O processo de reestruturação da dívida da OGX, petroleira do Grupo EBX do empresário Eike Batista, está dentro do planejado e poderá incluir um pedido de injeção de recursos dos detentores de bônus ou um pedido de recuperação judicial. A afirmação foi feita nesta quinta-feira, 12, pelo diretor-presidente da companhia, Luiz Eduardo Carneiro.

"A coisa está indo muito bem, dentro do nosso planejamento", afirmou Carneiro a jornalistas, após assembleia geral extraordinária de acionistas da OGX, no Rio. "A recuperação judicial é uma possibilidade. Não estou dizendo que vamos entrar. Mas aquilo que for possível e impossível fazer para que a gente chegue lá e consiga fazer a reestruturação financeira, nós vamos fazer", completou.

Dentre as possibilidades está um pedido para que os detentores de bônus entrem com recursos novos na empresa. O pedido, porém, ainda não foi formulado no processo de negociação.

O executivo comparou a situação com o mercado norte-americano, dizendo que, nos Estados Unidos, é comum os credores colocarem mais recursos para reduzir suas perdas. "Lá, a coisa é montada para que a empresa sobreviva, continue gerando empregos", disse.

Carneiro não informou prazos. Disse apenas que "a negociação é crítica". "Os bondholders podem aceitar ou não", afirmou. Segundo ele, esta semana termina uma etapa das negociações com os detentores de títulos de dívida.

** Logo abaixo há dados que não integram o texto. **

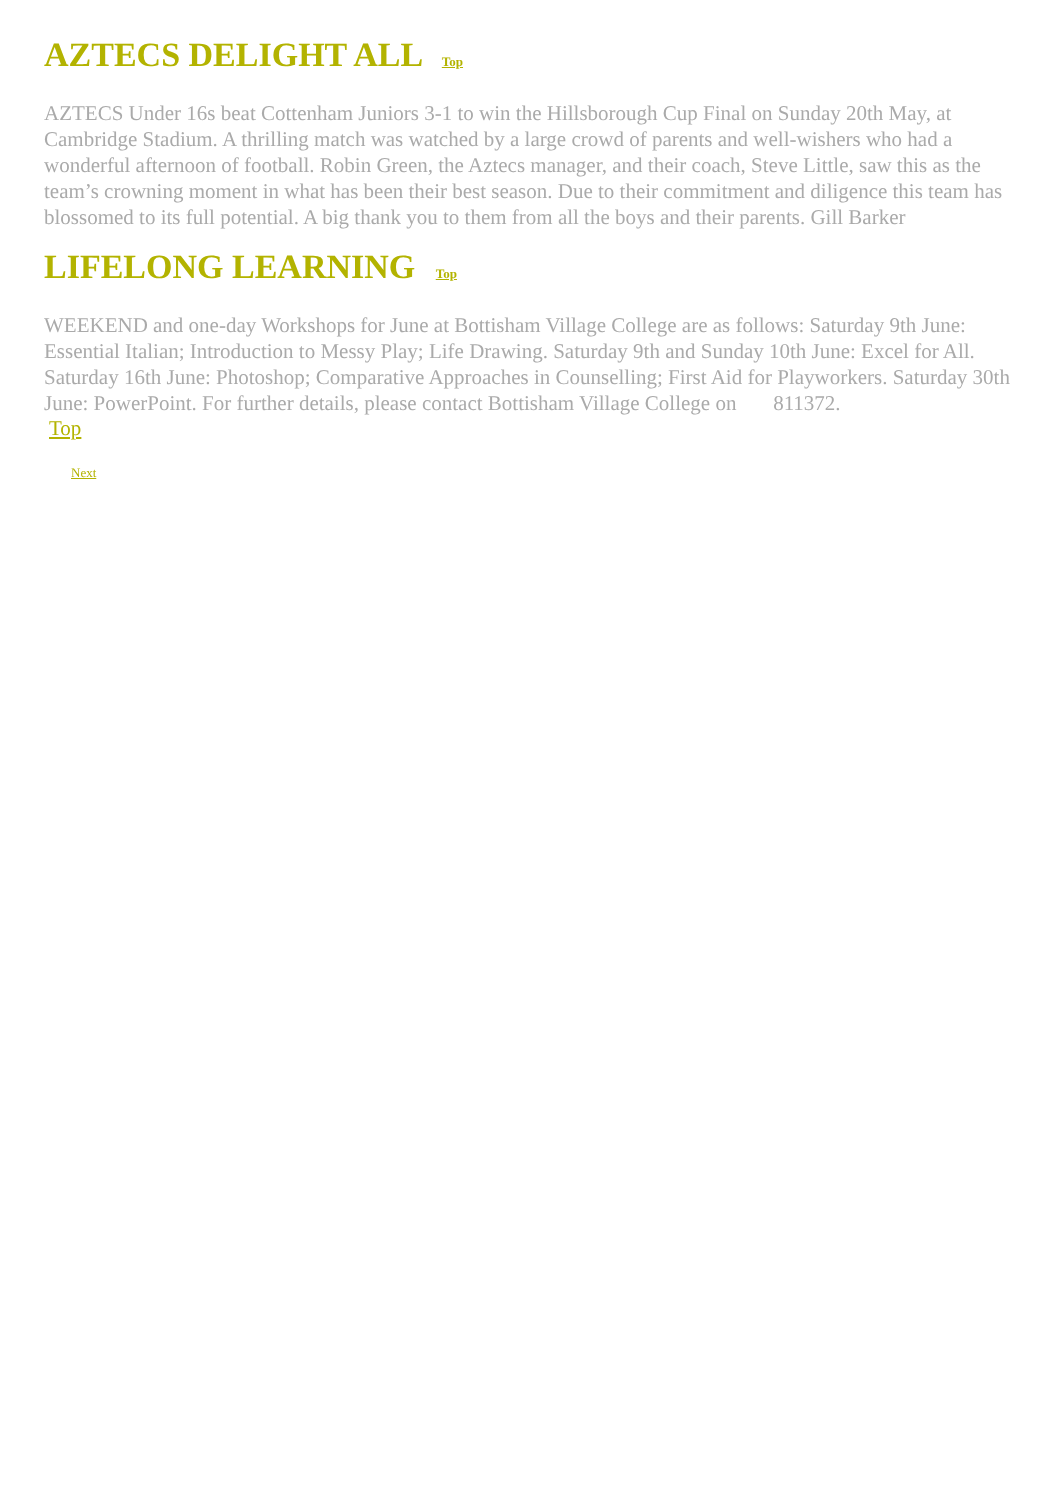AZTECS DELIGHT ALL Top
AZTECS Under 16s beat Cottenham Juniors 3-1 to win the Hillsborough Cup Final on Sunday 20th May, at Cambridge Stadium. A thrilling match was watched by a large crowd of parents and well-wishers who had a wonderful afternoon of football. Robin Green, the Aztecs manager, and their coach, Steve Little, saw this as the team’s crowning moment in what has been their best season. Due to their commitment and diligence this team has blossomed to its full potential. A big thank you to them from all the boys and their parents. Gill Barker
LIFELONG LEARNING Top
WEEKEND and one-day Workshops for June at Bottisham Village College are as follows: Saturday 9th June: Essential Italian; Introduction to Messy Play; Life Drawing. Saturday 9th and Sunday 10th June: Excel for All. Saturday 16th June: Photoshop; Comparative Approaches in Counselling; First Aid for Playworkers. Saturday 30th June: PowerPoint. For further details, please contact Bottisham Village College on 811372.
Top
Next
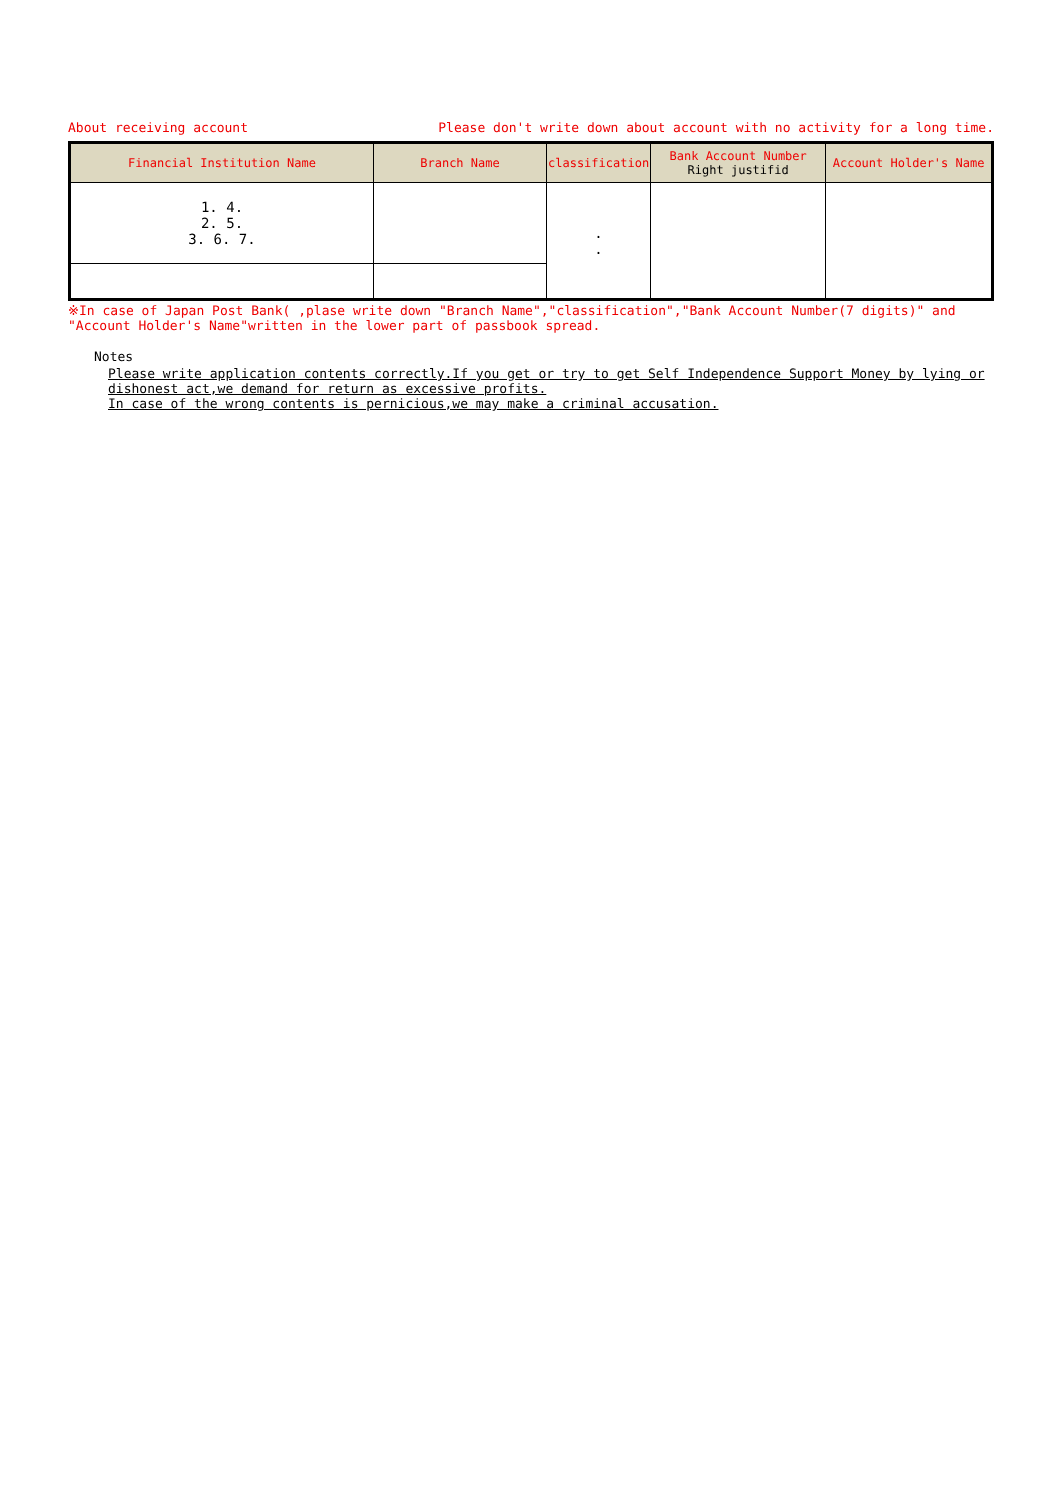About receiving account Please don't write down about account with no activity for a long time.
| Financial Institution Name | Branch Name | classification | Bank Account Number Right justifid | Account Holder's Name |
| --- | --- | --- | --- | --- |
| 1. 4. 2. 5. 3. 6. 7. | | . . | | |
※In case of Japan Post Bank( ,plase write down "Branch Name","classification","Bank Account Number(7 digits)" and "Account Holder's Name"written in the lower part of passbook spread.
Notes
Please write application contents correctly.If you get or try to get Self Independence Support Money by lying or dishonest act,we demand for return as excessive profits.
In case of the wrong contents is pernicious,we may make a criminal accusation.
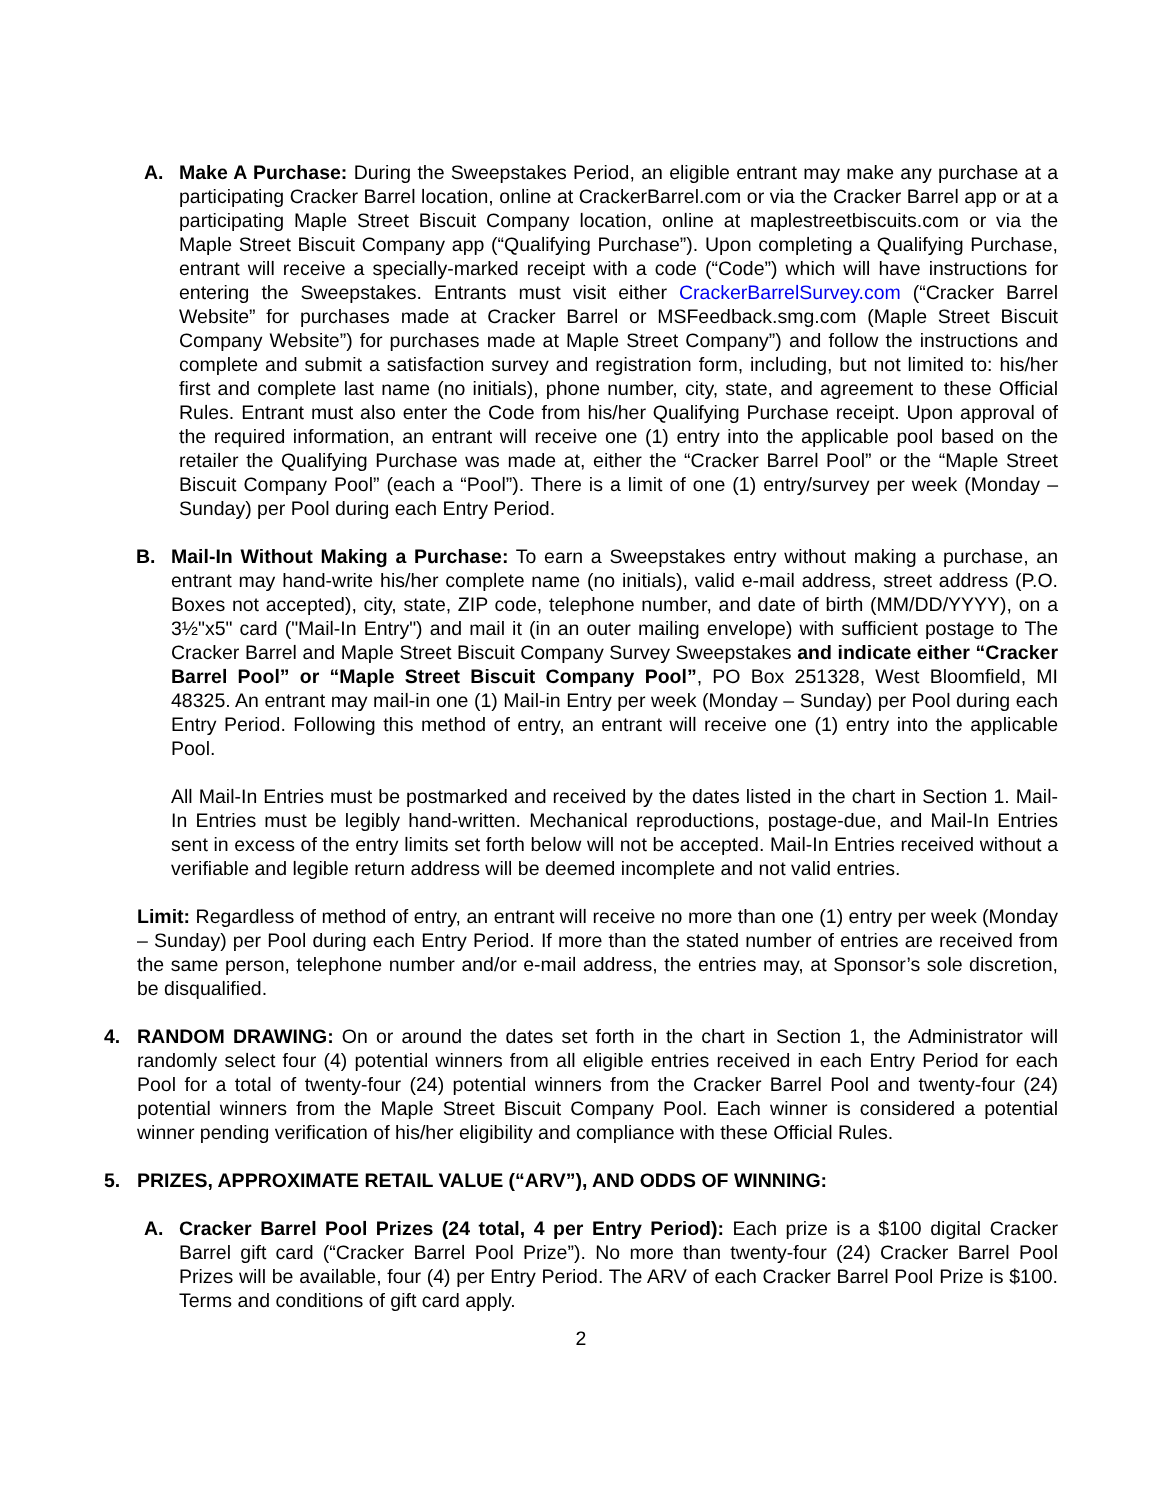A. Make A Purchase: During the Sweepstakes Period, an eligible entrant may make any purchase at a participating Cracker Barrel location, online at CrackerBarrel.com or via the Cracker Barrel app or at a participating Maple Street Biscuit Company location, online at maplestreetbiscuits.com or via the Maple Street Biscuit Company app (“Qualifying Purchase”). Upon completing a Qualifying Purchase, entrant will receive a specially-marked receipt with a code (“Code”) which will have instructions for entering the Sweepstakes. Entrants must visit either CrackerBarrelSurvey.com (“Cracker Barrel Website” for purchases made at Cracker Barrel or MSFeedback.smg.com (Maple Street Biscuit Company Website”) for purchases made at Maple Street Company”) and follow the instructions and complete and submit a satisfaction survey and registration form, including, but not limited to: his/her first and complete last name (no initials), phone number, city, state, and agreement to these Official Rules. Entrant must also enter the Code from his/her Qualifying Purchase receipt. Upon approval of the required information, an entrant will receive one (1) entry into the applicable pool based on the retailer the Qualifying Purchase was made at, either the “Cracker Barrel Pool” or the “Maple Street Biscuit Company Pool” (each a “Pool”). There is a limit of one (1) entry/survey per week (Monday – Sunday) per Pool during each Entry Period.
B. Mail-In Without Making a Purchase: To earn a Sweepstakes entry without making a purchase, an entrant may hand-write his/her complete name (no initials), valid e-mail address, street address (P.O. Boxes not accepted), city, state, ZIP code, telephone number, and date of birth (MM/DD/YYYY), on a 3½"x5" card ("Mail-In Entry") and mail it (in an outer mailing envelope) with sufficient postage to The Cracker Barrel and Maple Street Biscuit Company Survey Sweepstakes and indicate either “Cracker Barrel Pool” or “Maple Street Biscuit Company Pool”, PO Box 251328, West Bloomfield, MI 48325. An entrant may mail-in one (1) Mail-in Entry per week (Monday – Sunday) per Pool during each Entry Period. Following this method of entry, an entrant will receive one (1) entry into the applicable Pool.
All Mail-In Entries must be postmarked and received by the dates listed in the chart in Section 1. Mail-In Entries must be legibly hand-written. Mechanical reproductions, postage-due, and Mail-In Entries sent in excess of the entry limits set forth below will not be accepted. Mail-In Entries received without a verifiable and legible return address will be deemed incomplete and not valid entries.
Limit: Regardless of method of entry, an entrant will receive no more than one (1) entry per week (Monday – Sunday) per Pool during each Entry Period. If more than the stated number of entries are received from the same person, telephone number and/or e-mail address, the entries may, at Sponsor’s sole discretion, be disqualified.
4. RANDOM DRAWING: On or around the dates set forth in the chart in Section 1, the Administrator will randomly select four (4) potential winners from all eligible entries received in each Entry Period for each Pool for a total of twenty-four (24) potential winners from the Cracker Barrel Pool and twenty-four (24) potential winners from the Maple Street Biscuit Company Pool. Each winner is considered a potential winner pending verification of his/her eligibility and compliance with these Official Rules.
5. PRIZES, APPROXIMATE RETAIL VALUE (“ARV”), AND ODDS OF WINNING:
A. Cracker Barrel Pool Prizes (24 total, 4 per Entry Period): Each prize is a $100 digital Cracker Barrel gift card (“Cracker Barrel Pool Prize”). No more than twenty-four (24) Cracker Barrel Pool Prizes will be available, four (4) per Entry Period. The ARV of each Cracker Barrel Pool Prize is $100. Terms and conditions of gift card apply.
2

Carneiro frisou que a própria OGX lidera o processo, com assessoria da Blackstone. "Quem está conduzindo o processo da reestruturação financeira é a OGX e não a Angra Partners", declarou Carneiro, explicando que a Angra é ''advisor'' de Eike, controlador da OGX.

Perguntado como está a situação de caixa da OGX, Carneiro afirmou que "estamos conseguindo fechar".